On Monday, Sep 19 at ~19:48 UTC, we experienced some sporadic “Header Timeout” error on our event app & studio due to a memory leak and abrupt periodic restarts on one of ours core internal service.

On Monday, Sep 19 at ~19:50 UTC, our infrastructure team has been automatically alerted of an un usual amount of “Header Timeout” in our logs and report of displayed errors by some users.

Swapcard monitoring detected the start of disruption and activated the Swapcard Incident Response team. Swapcard’s team worked to triage and mitigate the incident by scaling the internal core item in favour of reducing the memory pressure on the current services and spread the load across largest amount of services than usual, to reduce the probability of having them restarting. In parallel, the cause of the issue was investigated and short & mid term plans were put in place.

Mitigation deployment

At ~19:55 UTC our infrastructure team has immediately scaled manually the internal core item in favour of reducing the memory pressure. The scaling process took around ~7min. The error reporting stopped as the scaling propagated through our infrastructure. Swapcard engineering team then monitored application endpoints logs to ensure full and proper recovery.

As a result of the deployment of that change, customers would then see a reduction of the sporadic error message.

At ~20:02 UTC, Swapcard confirmed that the update was completed and no further error were detected or reported.
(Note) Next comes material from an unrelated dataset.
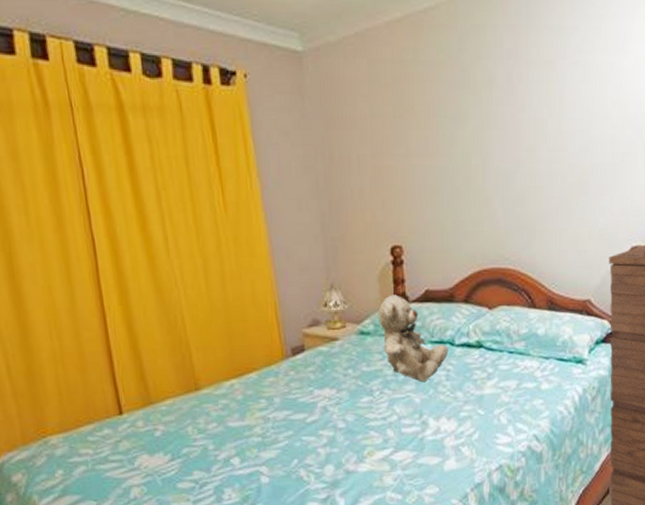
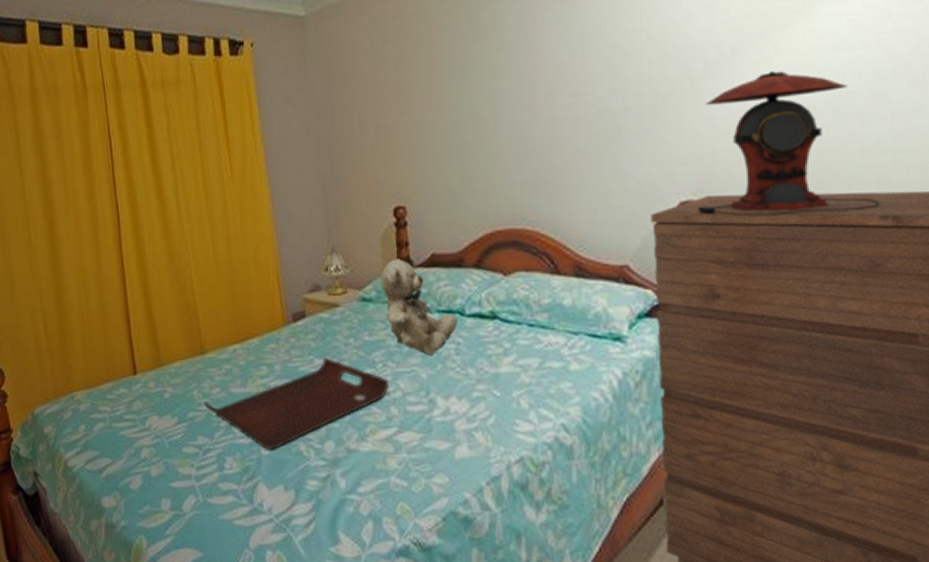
serving tray: none [199,387,386,478] -> present [204,357,390,449]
Swapcard’s Engineering team identified the root cause, has worked on proper short & mid term mitigation plan at the same time than the incident were mitigated by the Swapcard Incident Response team.

Event Outline

Duration Summary

Time alerted to the issue: 2 minutes

Time to identify the source of disruption: ~5 minutes

Time to initiate recovery: ~5 minutes

Time to monitor and restore service pre-crash: ~5 minutes

Events of 2022 Sep 19 \(UTC\)

\(19:48 UTC\) | Initial onset of the header timeout error rate increase

\(19:50 UTC\) | Disruption identified by Swapcard monitoring

\(19:50 UTC\) | Swapcard status post activated

\(20:02 UTC\) | Incident mitigated

\(20:07 UTC\) | Status post resolved

Affected customers may have been impacted by varying degrees and with a shorter duration than described above.

Forward Planning

Swapcard has deployed a permanent mitigation for this incident in accordance with our high standard in terms of deliverability.

Mon, Sep 26, 2022, 01:58 PM

Resolved

This incident has been resolved.

Mon, Sep 19, 2022, 08:07 PM(6 days earlier)

Monitoring

A fix has been implemented and we are monitoring the results.

Mon, Sep 19, 2022, 08:02 PM

Investigating

We are currently investigating this issue.

Mon, Sep 19, 2022, 07:50 PM(12 minutes earlier)